Extracted material Start Marker

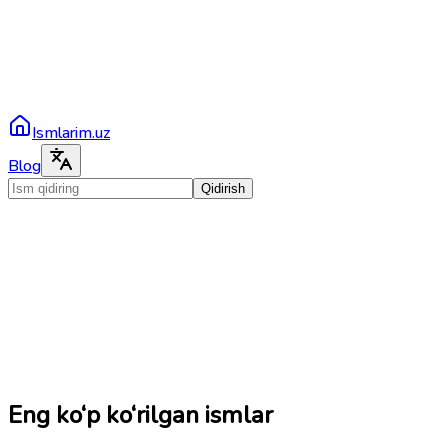
Ismlarim.uz
Blog
Qidirish
Eng ko‘p ko‘rilgan ismlar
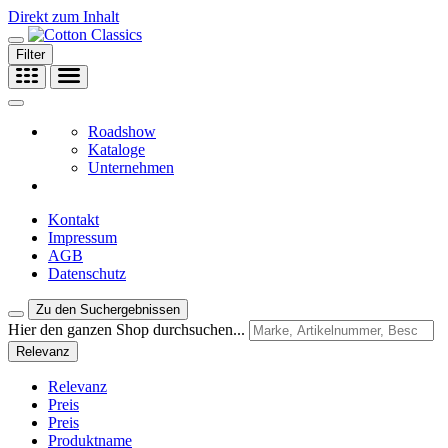
Direkt zum Inhalt
Filter
Roadshow
Kataloge
Unternehmen
Kontakt
Impressum
AGB
Datenschutz
Zu den Suchergebnissen
Hier den ganzen Shop durchsuchen...
Relevanz
Relevanz
Preis
Preis
Produktname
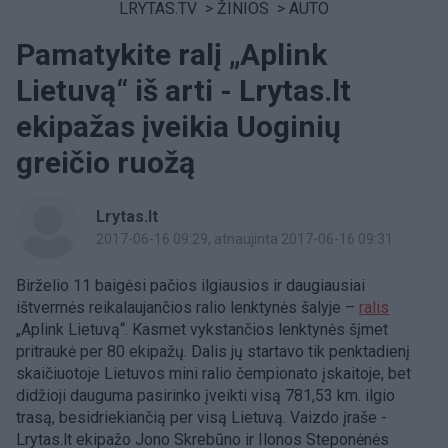
LRYTAS.TV
>
ŽINIOS
>
AUTO
Pamatykite ralį „Aplink
Lietuvą“ iš arti - Lrytas.lt
ekipažas įveikia Uoginių
greičio ruožą
Lrytas.lt
2017-06-16 09:29
, atnaujinta 2017-06-16 09:31
Birželio 11 baigėsi pačios ilgiausios ir daugiausiai
ištvermės reikalaujančios ralio lenktynės šalyje –
ralis
„Aplink Lietuvą“. Kasmet vykstančios lenktynės šįmet
pritraukė per 80 ekipažų. Dalis jų startavo tik penktadienį
skaičiuotoje Lietuvos mini ralio čempionato įskaitoje, bet
didžioji dauguma pasirinko įveikti visą 781,53 km. ilgio
trasą, besidriekiančią per visą Lietuvą. Vaizdo įraše -
Lrytas.lt ekipažo Jono Skrebūno ir Ilonos Steponėnės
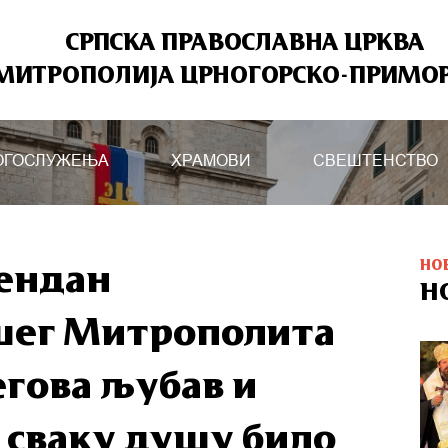
СРПСКА ПРАВОСЛАВНА ЦРКВА
МИТРОПОЛИЈА ЦРНОГОРСКО-ПРИМО
ОГОСЛУЖЕЊА
ХРАМОВИ
СВЕШТЕНСТВО
НО
ендан
Н
ег Митрополита
гова љубав и
а сваку душу било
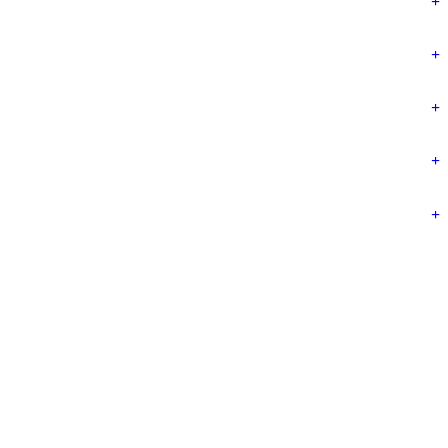
+
+
+
+
+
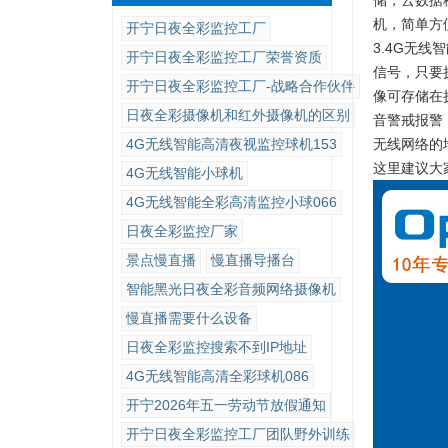
储，云数据
机，简单方
开宁日夜全彩监控工厂
3.
4G无线
开宁日夜全彩监控工厂荣誉资质
信号，
只要
开宁日夜全彩监控工厂-战略合作伙伴
像可存储在
日夜全彩摄像机和红外摄像机的区别
音警戒报警
4G无线智能高清夜视监控球机153
无线网络的
这里建议大
4G无线智能小球机
4G无线智能全彩高清监控小球066
日夜全彩监控厂家
景点慢直播
慢直播导播台
智能黑光日夜全彩音频网络摄像机
慢直播需要什么设备
日夜全彩监控搜索不到IP地址
4G无线智能高清全彩球机086
开宁2026年五一劳动节放假通知
开宁日夜全彩监控工厂团队野外训练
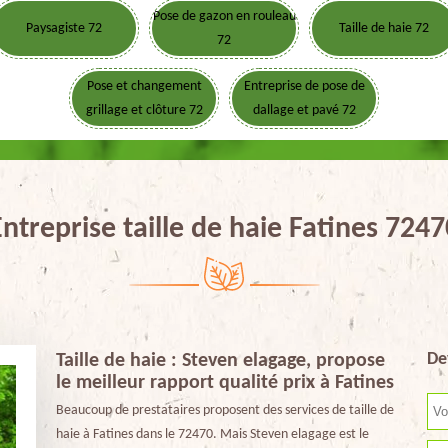
Pose de gazon en rouleau
Paysagiste 72
Taille de haie 72
72
Pose et changement
Entreprise de pose de
grillage et clôture 72
dallage et pavé 72
Entreprise taille de haie Fatines 7247
De
Taille de haie : Steven elagage, propose
le meilleur rapport qualité prix à Fatines
Beaucoup de prestataires proposent des services de taille de
haie à Fatines dans le 72470. Mais Steven elagage est le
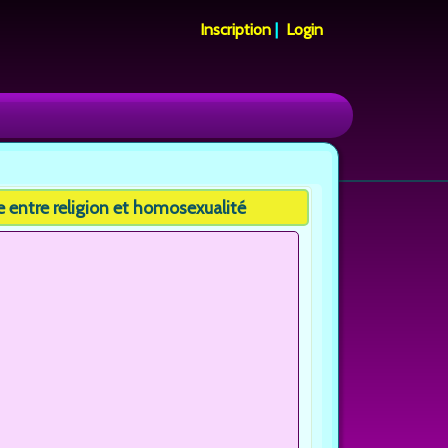
Inscription
|
Login
lée entre religion et homosexualité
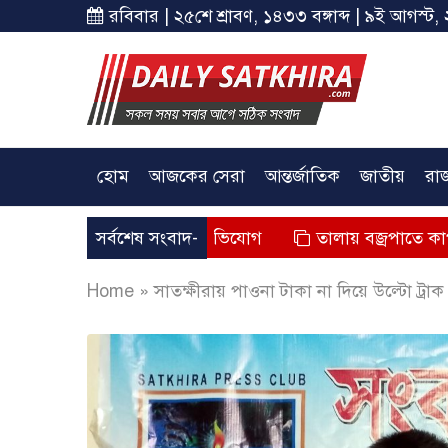
রবিবার | ২৫শে শ্রাবণ, ১৪৩৩ বঙ্গাব্দ | ৯ই আগস্ট, 
হোম
আজকের সেরা
আন্তর্জাতিক
জাতীয়
রা
ক জনের মৃত্যুর অভিযোগ
সর্বশেষ সংবাদ-
তালায় বজ্রপাতে কাপড় ব্যবসায়ীর ম
Home
»
সাতক্ষীরায় পাওনা টাকা না দিয়ে উল্টো ট্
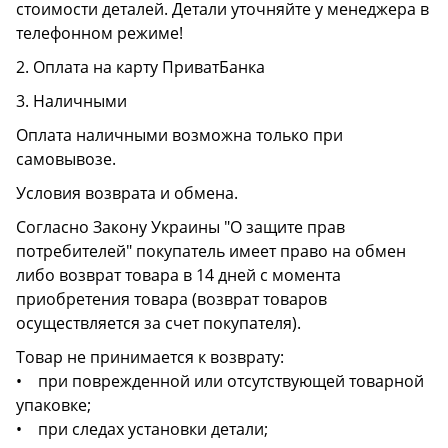
стоимости деталей. Детали уточняйте у менеджера в
телефонном режиме!
2. Оплата на карту ПриватБанка
3. Наличными
Оплата наличными возможна только при
самовывозе.
Условия возврата и обмена.
Согласно Закону Украины "О защите прав
потребителей" покупатель имеет право на обмен
либо возврат товара в 14 дней с момента
приобретения товара (возврат товаров
осуществляется за счет покупателя).
Товар не принимается к возврату:
• при поврежденной или отсутствующей товарной
упаковке;
• при следах установки детали;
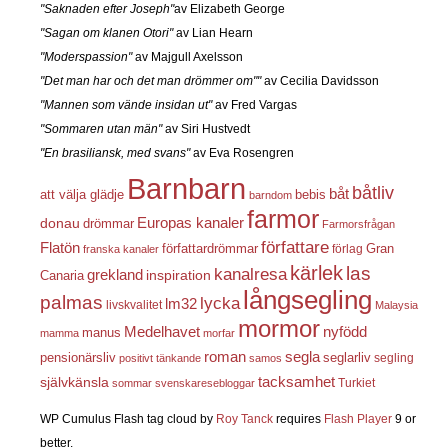
"Saknaden efter Joseph"
av Elizabeth George
"Sagan om klanen Otori"
av Lian Hearn
"Moderspassion"
av Majgull Axelsson
"Det man har och det man drömmer om""
av Cecilia Davidsson
"Mannen som vände insidan ut"
av Fred Vargas
"Sommaren utan män"
av Siri Hustvedt
"En brasiliansk, med svans"
av Eva Rosengren
Barnbarn
båtliv
båt
att välja glädje
bebis
barndom
farmor
Europas kanaler
donau
drömmar
Farmorsfrågan
författare
Flatön
författardrömmar
förlag
Gran
franska kanaler
kärlek
las
kanalresa
grekland
inspiration
Canaria
långsegling
palmas
lycka
lm32
livskvalitet
Malaysia
mormor
nyfödd
Medelhavet
manus
mamma
morfar
roman
segla
pensionärsliv
seglarliv
segling
positivt tänkande
samos
självkänsla
tacksamhet
Turkiet
sommar
svenskaresebloggar
WP Cumulus Flash tag cloud by
Roy Tanck
requires
Flash Player
9 or
better.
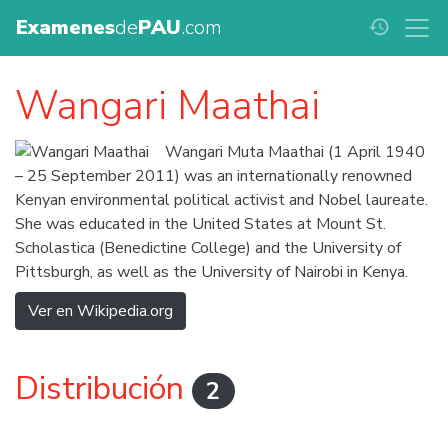
Examenes
de
PAU
.com
history
Wangari Maathai
Wangari Muta Maathai (1 April 1940
– 25 September 2011) was an internationally renowned
Kenyan environmental political activist and Nobel laureate.
She was educated in the United States at Mount St.
Scholastica (Benedictine College) and the University of
Pittsburgh, as well as the University of Nairobi in Kenya.
Ver en Wikipedia.org
Distribución
2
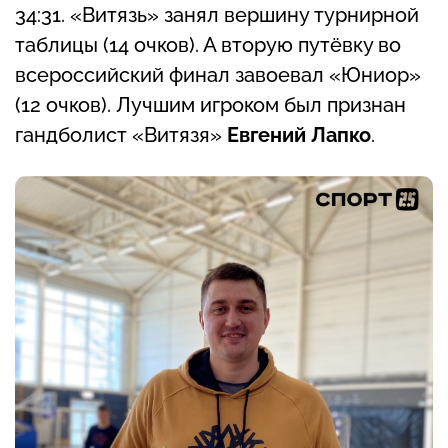
34:31. «Витязь» занял вершину турнирной
таблицы (14 очков). А вторую путёвку во
всероссийский финал завоевал «Юниор»
(12 очков). Лучшим игроком был признан
гандболист «Витязя»
Евгений Лапко
.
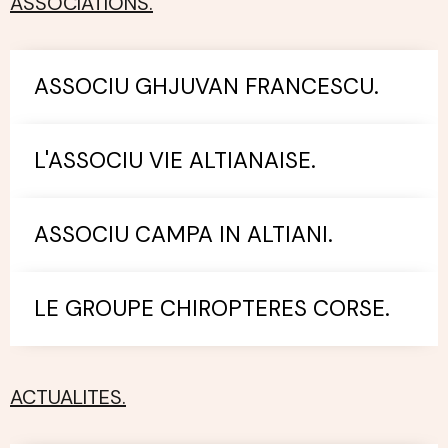
ASSOCIATIONS.
ASSOCIU GHJUVAN FRANCESCU.
L'ASSOCIU VIE ALTIANAISE.
ASSOCIU CAMPA IN ALTIANI.
LE GROUPE CHIROPTERES CORSE.
ACTUALITES.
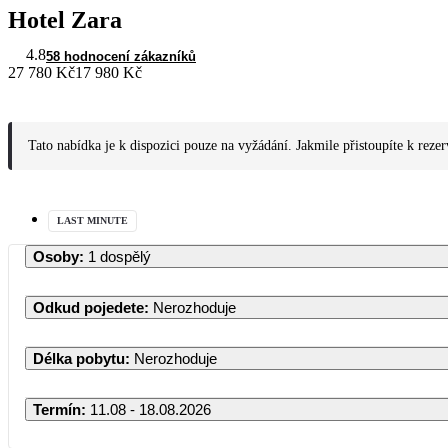
Hotel Zara
4.8
58 hodnocení zákazníků
27 780 Kč
17 980 Kč
Tato nabídka je k dispozici pouze na vyžádání. Jakmile přistoupíte k reze
LAST MINUTE
Osoby
:
1 dospělý
Odkud pojedete
:
Nerozhoduje
Délka pobytu
:
Nerozhoduje
Termín
:
11.08 - 18.08.2026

Extracted material End Marker

• _Problem statement_:
Reproduce word for word the lines running from the start of the items through the line containing "Produktname", both ends included. Leave the pictures out of your answer.

• _Written answer_:
Ismlarim.uz
Blog
Qidirish
Eng ko‘p ko‘rilgan ismlar
Direkt zum Inhalt
Filter
Roadshow
Kataloge
Unternehmen
Kontakt
Impressum
AGB
Datenschutz
Zu den Suchergebnissen
Hier den ganzen Shop durchsuchen...
Relevanz
Relevanz
Preis
Preis
Produktname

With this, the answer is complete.